Cour d’assises : accusé d'assassinat, Billy Sinamoutou va être fixé sur son sort

  • Publié le 22 avril 2026 à 02:58
  • Actualisé le 22 avril 2026 à 05:08
salle de la cour assises , tribunal

Deuxième journée du procès pour Billy Sinamoutou devant la cour d'assises ce mardi 21 avril 2026. Le jeune homme est accusé d'avoir assassiné Alain Laravine le 9 octobre 2023. Il reconnaît le meurtre et la préméditation, mais il refuse d'admettre le côté homophobe de son acte. ELes différentes expertises le décrivent comme une personne narcissique avec des interrogations sur sa possibilité de réinsertion. Mercredi, dès l'ouverture de l'audience, l'avocate générale prendra la parole avec ses réquisitions avant la plaidoirie de la défense (Photo Stephan Laï Yu/www.imazpress.com)

La matinée de ce deuxième jour de procès a permis à Bllly Sinamoutou de s'expliquer sur les raisons de son geste. Durant plus d'une heure et demie, le presque trentenaire tente, non pas de se justifier, mais de faire comprendre aux jurés ce qu'il s'est passé et pourquoi, il en est arrivé à une telle extrémité.

Debout dans le box, il s'exprime calmement, posément, d'une voix presque inaudible.

- Une reconnaissance des faits mais sans explication -

"J'ai rencontré Alain Laravine lorsque j'avais 12/13 ans et que j'allais à la chorale de l'église de Salazie" raconte-t-il, "Il a commencé à me faire des propositions d'ordre sexuel. Il m'a fait des avances", affirme-t-il pour la première fois dans la procédure.

Devant l'incompréhension du Président Alzingre qui lui fait remarquer que c'est la première fois qu'il parle de cela, il répond. "Je suis suivi par une psychologue en prison et cela m'a permis de pouvoir en parler plus librement. Depuis ce jour-là, je vois le monde différemment".

Si son discours parait clair, il est cependant à l'opposé de ses déclarations initiales durant la garde à vue.
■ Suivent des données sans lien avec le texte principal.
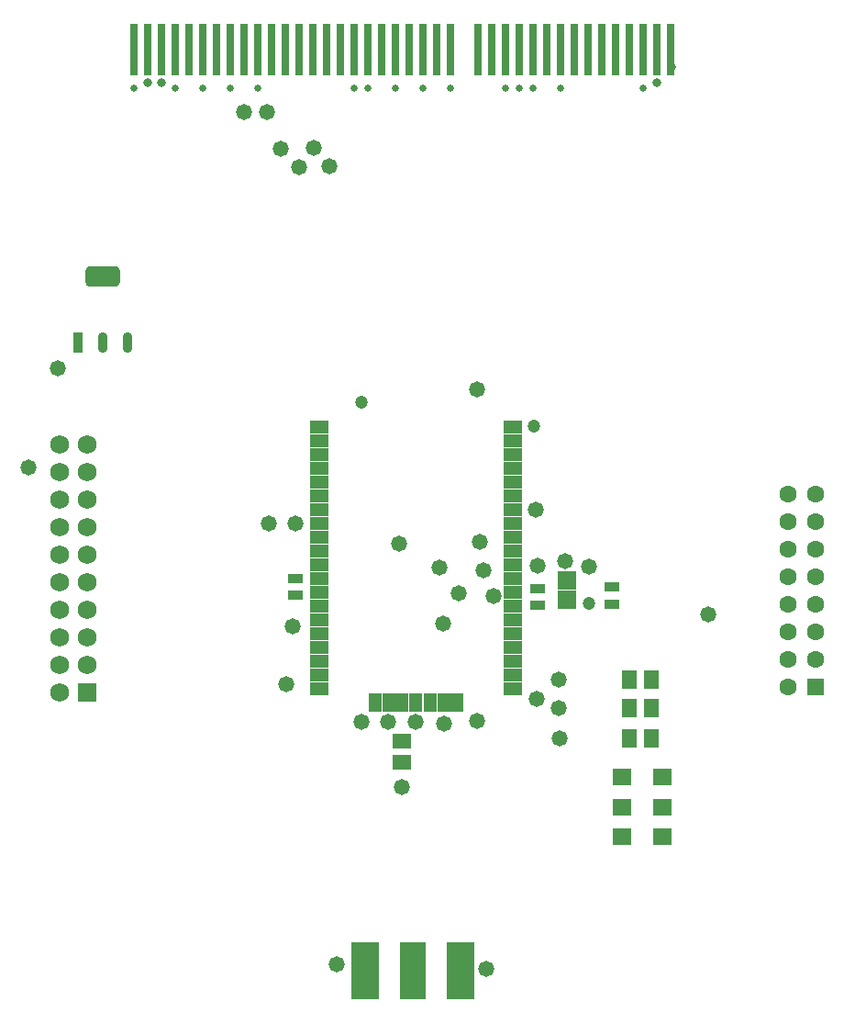
<source format=gbr>
%TF.GenerationSoftware,Altium Limited,Altium Designer,23.3.1 (30)*%
G04 Layer_Color=8388736*
%FSLAX45Y45*%
%MOMM*%
%TF.SameCoordinates,1C6A76D4-FC78-4FE7-9AFF-FEA26D458E01*%
%TF.FilePolarity,Negative*%
%TF.FileFunction,Soldermask,Top*%
%TF.Part,Single*%
G01*
G75*
%TA.AperFunction,SMDPad,CuDef*%
%ADD13R,0.91981X1.90415*%
G04:AMPARAMS|DCode=14|XSize=1.90415mm|YSize=0.91981mm|CornerRadius=0.4599mm|HoleSize=0mm|Usage=FLASHONLY|Rotation=90.000|XOffset=0mm|YOffset=0mm|HoleType=Round|Shape=RoundedRectangle|*
%AMROUNDEDRECTD14*
21,1,1.90415,0.00000,0,0,90.0*
21,1,0.98435,0.91981,0,0,90.0*
1,1,0.91981,0.00000,0.49217*
1,1,0.91981,0.00000,-0.49217*
1,1,0.91981,0.00000,-0.49217*
1,1,0.91981,0.00000,0.49217*
%
%ADD14ROUNDEDRECTD14*%
G04:AMPARAMS|DCode=15|XSize=1.90415mm|YSize=3.21981mm|CornerRadius=0.457mm|HoleSize=0mm|Usage=FLASHONLY|Rotation=90.000|XOffset=0mm|YOffset=0mm|HoleType=Round|Shape=RoundedRectangle|*
%AMROUNDEDRECTD15*
21,1,1.90415,2.30581,0,0,90.0*
21,1,0.99016,3.21981,0,0,90.0*
1,1,0.91399,1.15291,0.49508*
1,1,0.91399,1.15291,-0.49508*
1,1,0.91399,-1.15291,-0.49508*
1,1,0.91399,-1.15291,0.49508*
%
%ADD15ROUNDEDRECTD15*%
%ADD16R,1.35000X0.95000*%
%ADD17R,1.31583X0.90606*%
%ADD21R,1.75000X1.50000*%
%TA.AperFunction,ComponentPad*%
%ADD29R,1.60020X1.60020*%
%ADD30C,1.60020*%
%TA.AperFunction,SMDPad,CuDef*%
%ADD52R,1.72400X1.21600*%
%ADD53R,1.21600X1.72400*%
%ADD54R,1.75320X1.70320*%
%ADD55R,1.65320X1.40320*%
%ADD56R,1.40320X1.65320*%
%ADD57R,2.61620X5.28320*%
%ADD58R,2.48920X5.28320*%
%ADD59R,0.73320X4.77520*%
%TA.AperFunction,ComponentPad*%
%ADD60C,1.73320*%
%ADD61R,1.73320X1.73320*%
%TA.AperFunction,ViaPad*%
%ADD62C,1.20320*%
%ADD63C,1.47320*%
%ADD64C,0.83820*%
%ADD65C,0.64720*%
D13*
X1800000Y7065000D02*
D03*
D14*
X2030000D02*
D03*
X2260000D02*
D03*
D15*
X2030000Y7675000D02*
D03*
D16*
X3810000Y4885000D02*
D03*
Y4735000D02*
D03*
X6040000Y4645000D02*
D03*
Y4795000D02*
D03*
D17*
X6730000Y4807608D02*
D03*
Y4652392D02*
D03*
D21*
X6820000Y2510000D02*
D03*
X7195000D02*
D03*
X6820000Y2780000D02*
D03*
X7195000D02*
D03*
X6820000Y3060000D02*
D03*
X7195000D02*
D03*
D29*
X8604000Y3886000D02*
D03*
D30*
X8350000D02*
D03*
X8604000Y4140000D02*
D03*
X8350000D02*
D03*
X8604000Y4394000D02*
D03*
X8350000D02*
D03*
X8604000Y4648000D02*
D03*
X8350000D02*
D03*
X8604000Y4902000D02*
D03*
X8350000D02*
D03*
X8604000Y5156000D02*
D03*
X8350000D02*
D03*
X8604000Y5410000D02*
D03*
X8350000D02*
D03*
X8604000Y5664000D02*
D03*
X8350000D02*
D03*
D52*
X5810000Y6286500D02*
D03*
Y6159500D02*
D03*
Y6032500D02*
D03*
Y5905500D02*
D03*
Y5778500D02*
D03*
Y5651500D02*
D03*
Y5524500D02*
D03*
Y5397500D02*
D03*
Y5270500D02*
D03*
Y5143500D02*
D03*
Y5016500D02*
D03*
Y4889500D02*
D03*
Y4762500D02*
D03*
Y4635500D02*
D03*
Y4508500D02*
D03*
Y4381500D02*
D03*
Y4254500D02*
D03*
Y4127500D02*
D03*
Y4000500D02*
D03*
Y3873500D02*
D03*
X4030000Y6286500D02*
D03*
Y6159500D02*
D03*
Y6032500D02*
D03*
Y5905500D02*
D03*
Y5778500D02*
D03*
Y5651500D02*
D03*
Y5524500D02*
D03*
Y5397500D02*
D03*
Y5270500D02*
D03*
Y5143500D02*
D03*
Y5016500D02*
D03*
Y4889500D02*
D03*
Y4762500D02*
D03*
Y4635500D02*
D03*
Y4508500D02*
D03*
Y4381500D02*
D03*
Y4254500D02*
D03*
Y4127500D02*
D03*
Y4000500D02*
D03*
Y3873500D02*
D03*
D53*
X5300000Y3746500D02*
D03*
X5180000D02*
D03*
X5050000D02*
D03*
X4920000D02*
D03*
X4790000D02*
D03*
X4670000D02*
D03*
X4540000D02*
D03*
D54*
X6310000Y4870000D02*
D03*
Y4690000D02*
D03*
D55*
X4787500Y3192500D02*
D03*
Y3392500D02*
D03*
D56*
X6890000Y3960000D02*
D03*
X7090000D02*
D03*
X6890000Y3690000D02*
D03*
X7090000D02*
D03*
X6890000Y3410000D02*
D03*
X7090000D02*
D03*
D57*
X4451850Y1270000D02*
D03*
X5328150D02*
D03*
D58*
X4890000D02*
D03*
D59*
X2317650Y9760000D02*
D03*
X2444650D02*
D03*
X2571650D02*
D03*
X2698650D02*
D03*
X2825650D02*
D03*
X2952650D02*
D03*
X3079650D02*
D03*
X3206650D02*
D03*
X3333650D02*
D03*
X3460650D02*
D03*
X3587650D02*
D03*
X3714650D02*
D03*
X3841650D02*
D03*
X3968650D02*
D03*
X4095650D02*
D03*
X4222650D02*
D03*
X4349650D02*
D03*
X4476650D02*
D03*
X4603650D02*
D03*
X4730650D02*
D03*
X4857650D02*
D03*
X4984650D02*
D03*
X5111650D02*
D03*
X5238650D02*
D03*
X5492650D02*
D03*
X5619650D02*
D03*
X5746650D02*
D03*
X5873650D02*
D03*
X6000650D02*
D03*
X6127650D02*
D03*
X6254650D02*
D03*
X6381650D02*
D03*
X6508650D02*
D03*
X6635650D02*
D03*
X6762650D02*
D03*
X6889650D02*
D03*
X7016650D02*
D03*
X7143650D02*
D03*
X7270650D02*
D03*
D60*
X1630000Y6122000D02*
D03*
X1884000D02*
D03*
X1630000Y5868000D02*
D03*
X1884000D02*
D03*
X1630000Y5614000D02*
D03*
X1884000D02*
D03*
X1630000Y5360000D02*
D03*
X1884000D02*
D03*
X1630000Y5106000D02*
D03*
X1884000D02*
D03*
X1630000Y4852000D02*
D03*
X1884000D02*
D03*
X1630000Y4598000D02*
D03*
X1884000D02*
D03*
X1630000Y4344000D02*
D03*
X1884000D02*
D03*
X1630000Y4090000D02*
D03*
X1884000D02*
D03*
X1630000Y3836000D02*
D03*
D61*
X1884000D02*
D03*
D62*
X6512500Y4660000D02*
D03*
X4415000Y6510000D02*
D03*
X6010000Y6290000D02*
D03*
D63*
X3562500Y5392500D02*
D03*
X1340000Y5915255D02*
D03*
X5485000Y6627500D02*
D03*
X5180000Y3547500D02*
D03*
X5485000Y3575000D02*
D03*
X4417500Y3567500D02*
D03*
X4665000Y3562500D02*
D03*
X4920000Y3567500D02*
D03*
X6022000Y5524500D02*
D03*
X6247500Y3410000D02*
D03*
X6237500Y3952500D02*
D03*
Y3692500D02*
D03*
X4120000Y8690000D02*
D03*
X3977500Y8860000D02*
D03*
X3845000Y8682500D02*
D03*
X3542500Y9185000D02*
D03*
X3805000Y5395000D02*
D03*
X4790000Y2967500D02*
D03*
X5317500Y4755000D02*
D03*
X4760000Y5210000D02*
D03*
X5510000Y5230000D02*
D03*
X5540000Y4960000D02*
D03*
X5640000Y4730000D02*
D03*
X6040000Y5010000D02*
D03*
X3330000Y9190000D02*
D03*
X3670000Y8850000D02*
D03*
X5170000Y4470000D02*
D03*
X5133900Y4990000D02*
D03*
X7620000Y4556600D02*
D03*
X6300000Y5050000D02*
D03*
X3780000Y4450000D02*
D03*
X6520000Y4997322D02*
D03*
X3720000Y3910000D02*
D03*
X1614217Y6830000D02*
D03*
X5570000Y1290000D02*
D03*
X4190000Y1330000D02*
D03*
X6030000Y3780000D02*
D03*
D64*
X7143700Y9460000D02*
D03*
X7275950Y9603885D02*
D03*
X2444700Y9460000D02*
D03*
X2571700D02*
D03*
D65*
X7016700Y9410000D02*
D03*
X4730700D02*
D03*
X4984700D02*
D03*
X6000700D02*
D03*
X6254700D02*
D03*
X5746700D02*
D03*
X5873700D02*
D03*
X5238700D02*
D03*
X3460700D02*
D03*
X4476700D02*
D03*
X4349700D02*
D03*
X3206700D02*
D03*
X2952700D02*
D03*
X2698700D02*
D03*
X2317700D02*
D03*
%TF.MD5,dbedac423b321dbe3e280e9f7856436e*%
M02*

</source>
Certes, il continue à reconnaître les faits, mais progressivement, par petites touches, il revient sur la préméditation.

Cependant, comme devant les militaires de la section de recherche, il admet que c'est un double événement qui l'amène à passer à l'acte.

"Le 23 au matin, je croise de nouveau Alain Laravine. Une fois encore, il me fait des avances. Le soir même, mon père m'avoue qu'il a lui-même était violé, enfant, par son grand-frère. Par mon propre oncle. Et c'est là que j'ai décidé d'en finir avec lui". Mais, il reste très évasif sur la mise en œuvre de son projet criminel et sur son exécution.

Il décrit a façon dont il a poignardé la victime mais il est incapable d'expliquer pourquoi il a mis le feu au corps.

C'est ensuite au tour des experts psychologue et psychiatre de passer à la barre. "Il est centré sur lui-même. Il ne sait créer que des liens superficiels lorsqu'il est avec autrui", attaque le psychologue.

"Il est dans une fascination totale de sa propre personne. Une fascination qu'il tente de transmettre aux autres. Il est totalement dans la manipulation. Il a une très haute estime de lui et s'admire à travers l'intérêt et l'admiration des autres"dit encore le praticien

- "Une cocotte-minute qui peut exploser à tout moment" -

Le psychologue se montre très pessimiste sur l'évolution de l'accusé. "Il y a peu de remise en cause de ses actes et peu d'introspection. La victime a été ciblée, mais cela aurait pu être une autre personne. Sa dangerosité criminologique est bien réelle".

Une analyse confirmée par l'expert psychiatre. "Il ne présente aucune trouble psychiatrique. Sa personnalité est borderline. Lorsqu'il décrit son passage à l'acte, il est à la limite du sadisme. Il semble raconter la scène avec un véritable plaisir", explique le médecin.

"Il a une forte tendance à l'agressivité avec une forte possibilité au passage à l'acte. Il essaye de se contrôler", poursuit l'expert.

"Mais il peut exploser n'importe quand. Il utilise les psychotropes pour se contrôler. En réalité, il est une véritable cocotte-minute qui peut exploser n'importe quand. Il est centré sur lui-même. Il n'a aucune empathie pour la victime"

En fin d'après-midi, l'avocate de la fille de la victime, Me Sophie Renaudin, a pris la parole. Elle a souligné : "tout ce que l'on dit sur la victime ne sont que des ladi lafé, ce n'est pas le procès d’Alain Laravine, mais bien celui de l'accusé".

Ce mercredi matin, la parole sera donnée à la représentante de la société pour ses réquisitions. Puis, Me Mickaël Nativel plaidera pour défense de Billy Sinamoutou.

Le verdict devrait être connu en début d'après-midi.